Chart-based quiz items
---------------

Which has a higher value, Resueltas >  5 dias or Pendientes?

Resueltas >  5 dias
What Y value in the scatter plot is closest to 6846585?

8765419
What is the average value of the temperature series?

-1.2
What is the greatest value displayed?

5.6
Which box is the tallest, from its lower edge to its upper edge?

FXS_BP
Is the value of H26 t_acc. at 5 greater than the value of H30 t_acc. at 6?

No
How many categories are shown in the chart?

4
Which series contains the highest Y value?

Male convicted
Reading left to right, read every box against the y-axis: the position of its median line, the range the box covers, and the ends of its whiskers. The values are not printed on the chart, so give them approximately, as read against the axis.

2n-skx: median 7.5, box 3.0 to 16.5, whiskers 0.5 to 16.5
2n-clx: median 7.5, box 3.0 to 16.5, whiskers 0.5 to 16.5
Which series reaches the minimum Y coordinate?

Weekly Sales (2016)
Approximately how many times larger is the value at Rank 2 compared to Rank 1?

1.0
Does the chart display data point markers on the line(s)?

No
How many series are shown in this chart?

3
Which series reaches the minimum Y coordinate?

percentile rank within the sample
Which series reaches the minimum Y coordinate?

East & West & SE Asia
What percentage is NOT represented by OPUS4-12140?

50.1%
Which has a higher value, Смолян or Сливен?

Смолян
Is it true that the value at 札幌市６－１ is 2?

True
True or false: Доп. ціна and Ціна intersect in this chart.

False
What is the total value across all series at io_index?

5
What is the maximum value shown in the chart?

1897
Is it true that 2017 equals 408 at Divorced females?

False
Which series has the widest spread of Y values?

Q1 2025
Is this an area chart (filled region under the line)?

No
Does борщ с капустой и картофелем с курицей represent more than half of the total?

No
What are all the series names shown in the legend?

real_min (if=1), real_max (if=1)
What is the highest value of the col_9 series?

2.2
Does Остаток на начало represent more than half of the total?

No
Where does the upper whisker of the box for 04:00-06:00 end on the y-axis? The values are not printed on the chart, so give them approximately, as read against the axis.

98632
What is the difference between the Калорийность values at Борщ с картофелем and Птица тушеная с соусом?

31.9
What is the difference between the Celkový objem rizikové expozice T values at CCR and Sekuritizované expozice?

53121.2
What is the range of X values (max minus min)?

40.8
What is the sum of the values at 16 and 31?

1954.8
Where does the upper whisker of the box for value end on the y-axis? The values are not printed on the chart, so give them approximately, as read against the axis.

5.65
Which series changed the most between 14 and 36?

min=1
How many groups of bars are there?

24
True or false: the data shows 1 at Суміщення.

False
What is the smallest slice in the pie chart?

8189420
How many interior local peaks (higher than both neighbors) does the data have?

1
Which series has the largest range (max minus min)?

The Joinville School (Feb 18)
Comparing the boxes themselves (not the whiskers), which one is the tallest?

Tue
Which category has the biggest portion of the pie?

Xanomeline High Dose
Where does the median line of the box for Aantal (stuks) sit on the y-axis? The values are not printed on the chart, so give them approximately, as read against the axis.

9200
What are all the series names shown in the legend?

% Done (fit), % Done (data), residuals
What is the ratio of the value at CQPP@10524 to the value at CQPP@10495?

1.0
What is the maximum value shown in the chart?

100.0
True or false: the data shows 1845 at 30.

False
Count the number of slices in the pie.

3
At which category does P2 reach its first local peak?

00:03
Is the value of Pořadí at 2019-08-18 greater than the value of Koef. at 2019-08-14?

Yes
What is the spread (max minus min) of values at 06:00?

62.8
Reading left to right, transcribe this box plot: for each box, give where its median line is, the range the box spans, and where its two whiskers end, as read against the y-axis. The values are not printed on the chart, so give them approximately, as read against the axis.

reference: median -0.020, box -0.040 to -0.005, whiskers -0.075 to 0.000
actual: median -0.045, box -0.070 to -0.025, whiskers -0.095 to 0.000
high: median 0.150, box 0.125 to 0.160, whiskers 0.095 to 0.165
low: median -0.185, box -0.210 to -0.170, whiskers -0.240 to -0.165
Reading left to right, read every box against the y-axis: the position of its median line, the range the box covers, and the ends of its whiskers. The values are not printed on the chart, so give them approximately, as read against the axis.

---------------

*What needs to be done*: Copy out the data lines verbatim, from the line containing "East & West & SE Asia" up to and including the line containing "What is the total".

*Your response*:
East & West & SE Asia
What percentage is NOT represented by OPUS4-12140?

50.1%
Which has a higher value, Смолян or Сливен?

Смолян
Is it true that the value at 札幌市６－１ is 2?

True
True or false: Доп. ціна and Ціна intersect in this chart.

False
What is the total value across all series at io_index?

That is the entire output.